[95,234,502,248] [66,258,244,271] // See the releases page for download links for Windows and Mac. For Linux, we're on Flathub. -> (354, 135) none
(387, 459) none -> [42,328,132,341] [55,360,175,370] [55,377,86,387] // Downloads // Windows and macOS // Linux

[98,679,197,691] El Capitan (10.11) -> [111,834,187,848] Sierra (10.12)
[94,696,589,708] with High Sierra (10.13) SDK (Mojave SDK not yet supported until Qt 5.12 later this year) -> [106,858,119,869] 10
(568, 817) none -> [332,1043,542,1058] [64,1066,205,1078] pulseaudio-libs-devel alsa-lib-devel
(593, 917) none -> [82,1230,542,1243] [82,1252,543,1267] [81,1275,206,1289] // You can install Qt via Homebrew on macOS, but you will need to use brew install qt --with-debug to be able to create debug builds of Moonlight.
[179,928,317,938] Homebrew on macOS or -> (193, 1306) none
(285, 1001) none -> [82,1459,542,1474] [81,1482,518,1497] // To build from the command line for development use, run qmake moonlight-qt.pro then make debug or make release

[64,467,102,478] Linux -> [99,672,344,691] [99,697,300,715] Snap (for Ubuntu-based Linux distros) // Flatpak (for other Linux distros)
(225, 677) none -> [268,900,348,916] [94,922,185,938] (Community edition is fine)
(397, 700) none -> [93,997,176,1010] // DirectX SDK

◇ ◇ ◇ ◇ ◇

--- Your task ---
Transcribe the material exactly, stopping after the "(285, 1001) none" line.

--- Problem solution ---
[95,234,502,248] [66,258,244,271] // See the releases page for download links for Windows and Mac. For Linux, we're on Flathub. -> (354, 135) none
(387, 459) none -> [42,328,132,341] [55,360,175,370] [55,377,86,387] // Downloads // Windows and macOS // Linux

[98,679,197,691] El Capitan (10.11) -> [111,834,187,848] Sierra (10.12)
[94,696,589,708] with High Sierra (10.13) SDK (Mojave SDK not yet supported until Qt 5.12 later this year) -> [106,858,119,869] 10
(568, 817) none -> [332,1043,542,1058] [64,1066,205,1078] pulseaudio-libs-devel alsa-lib-devel
(593, 917) none -> [82,1230,542,1243] [82,1252,543,1267] [81,1275,206,1289] // You can install Qt via Homebrew on macOS, but you will need to use brew install qt --with-debug to be able to create debug builds of Moonlight.
[179,928,317,938] Homebrew on macOS or -> (193, 1306) none
(285, 1001) none -> [82,1459,542,1474] [81,1482,518,1497] // To build from the command line for development use, run qmake moonlight-qt.pro then make debug or make release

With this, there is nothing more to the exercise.